Le bureau de coordination de la Société Civile du Sud-Kivu est l’organe de
coordination des activités des associations de la société civile du Kivu.
Il est élu par l’assemblée générale des associations, pour un mandat de 3
ans. Il coordonne ainsi plus de 200 associations, réparties en 8
composants.

I. HISTORIQUE DE LA SOCIÉTÉ CIVILE.

I. 1. MOUVEMENT ONG AU KIVU.

Exception faite pour les ONG confessionnelles. C’est autour des années 198O
que voient le jour les gros des ONG du Sud-Kivu. Elles viennent suppléés à
l’état qui est en faillite.
Un certains nombre d’intellectuels s’organisent et lancent des ONGD
principalement d’appuis et celles d’initiatives locales de développement
(ILD).
Les domaines suivants seront privilégiés comme secteur d’intervention des
ONGD du Sud-Kivu :

– La promotion agricole
– L’éducation – formation
– La santé
– L’eau potable
– L’élevage
– Socio-économique
– Technologie appropriée et artisanat
– Écologie et environnement
– Droit de la personne etc.


Elles recevront dans cette entreprise l’appui d’un certain nombre
d’organisations du Nord.
Les principaux financement viendront de la Belgique, la Hollande et l’Allemagne.
Les ONG du Sud-Kivu auront comme mode d’intervention la participation
populaire dans la recherche des solutions aux problèmes cibles.
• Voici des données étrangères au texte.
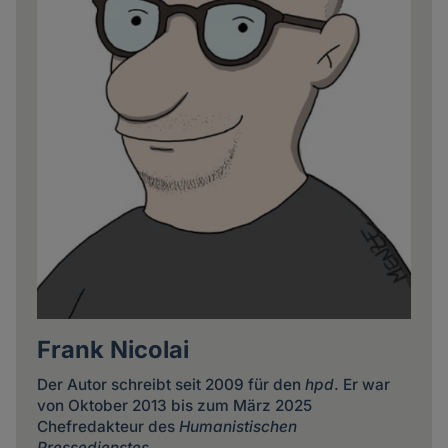
Frank Nicolai
Der Autor schreibt seit 2009 für den
hpd
. Er war
von Oktober 2013 bis zum März 2025
Chefredakteur des
Humanistischen
Pressedienstes
.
On
utilisera alors les termes comme auto – promotion, développement endogène
autogéré.

Ainsi les ONG du Sud-Kivu accorderont une grande importance à la
participation populaire volontaire de manière à ce que les bénéficiaires
des actions entreprises se sentent responsabilisés, qu’ils considèrent les
réalisations comme leur propriété afin de les entretenir et de les
sauvegarder.

Cette implication de la population ferra que plusieurs personnes vont se
découvrir la vocation de monter des ONGD répondant mieux aux aspirations de
la base.

L’autre face de cette réalité est qu’à côté des ONGD bien structurée et
opérationnelle sur terrain, verront jours une bonne centaines d’autres
moins performants.

A l’heure actuelle, seules quelques ONGD (moins de 15) continuent à
recevoir le financement du Nord.

L’instabilité politique, la conjoncture économique difficile, la non
existante des banques, de téléphone et fax, le mauvais état des routes, ont
fait que les organisations de financement n’ont pas accompagné suffisamment
les ONGD du Sud-Kivu, appelé à répondre à plusieurs imprévus. D’où la
faillite, la mauvaise gestion etc. des plusieurs de ces organisations.